There is only really one big difference between Rock and Sandy: Rock asks his accountant/tax adviser how he should structure his development.

The tax adviser suggests setting up a limited company as a special purpose vehicle (SPV) to carry out the development. This is funded not by way of taking a dividend out of Rock’s manufacturing company, which is then put into the SPV, but by way of an interest-free intercompany loan to the SPV. The SPV doesn’t take ownership of the land but acts as a kind of captive building contractor for Rock, who continues to hold the land personally.

Rock is as switched on as Sandy in the financial sense, and he has also worked out that by managing the development himself he can avoid paying a profit element to some external building contractor/developer. So the SPV goes and gets an account at the builder’s merchant, contracts with all of the tradesmen and charges Rock personally for its services. Effectively, the whole profit from the development goes into the SPV, because it charges its costs with a mark-up.

At the end of the day, when the houses are ultimately sold, the SPV company is left with all or virtually all of the £400,000 ‘profit’ on the development in its own bank account. Rock himself makes little or no profit, certainly not enough to pay any substantial amount of tax on.

Assuming for simplicity’s sake that the company realises the full £400,000 profit, it will obviously have to pay corporation tax on that profit, at 20%. So the company has a liability of £80,000: which you will notice is the first tax liability that has had to be paid in this much happier story. Rock then decides to put the SPV into liquidation as its commercial purpose is at an end. He takes out the £320,000 cash remaining in the company’s bank account, and pays capital gains tax (CGT), which we will assume is on the full amount because he is using his CGT annual exemption elsewhere. CGT on winding up a trading company, which has been trading for at least a year, is generally eligible for entrepreneurs’ relief, so the applicable rate is no more than 10%: giving a further personal tax bill for Rock of £32,000.

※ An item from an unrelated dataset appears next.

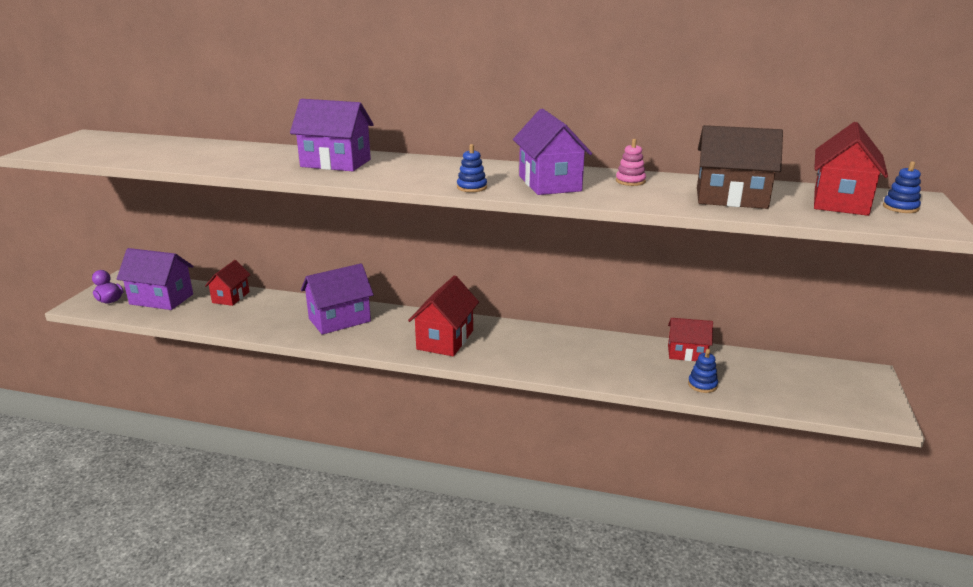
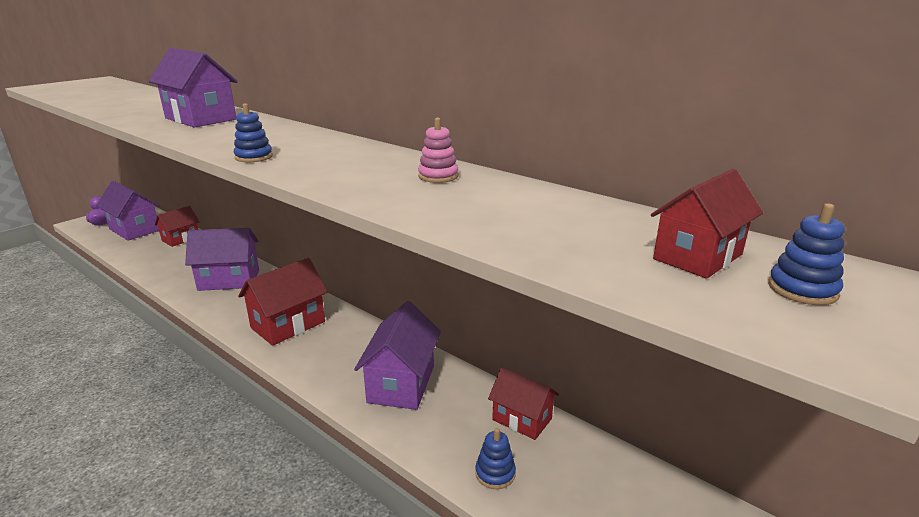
camera: 25 degrees right, 0 degrees up
(549, 183) = (341, 165): purple house -> purple house (401, 384)
(731, 198) = (526, 220): brown house -> none
(840, 201) = (697, 257): red house -> red house, size x0.65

So the total tax that has been paid all along the line here is £112,000.

When the VATman visits, which he does just after leaving Sandy a smouldering ruin, he gives the SPV a clean bill of health. It has zero-rated its services to Rock, quite correctly, because these are the services of a building contractor constructing new dwellings. So the VAT on all of the costs is correctly reclaimed and the VATman has nothing to claw back in this case.

The overall result is that the taxman has had £452,000 from Sandy and less than a quarter of this, £112,000, from Rock. The one thing I should point out, to be rigorously fair between these two scenarios, is that Sandy has, of course, had the benefit of moving the £500,000 cash out of corporate ownership and into his personal ownership, at a substantial cost in terms of tax. But the old saying is “A tax deferred is a tax saved” and it may be that Rock never has to pay anything similar on the possibly distant date when he takes the £500,000 out permanently for his personal use: or the tax rate he does eventually pay may be very much less than 30%.

Indeed, it’s more likely that Rock, with his pleasant experience of dealing with property developments, will plough the money back again into another development in future. Sandy is much more likely to go back to manufacturing widgets after his experience.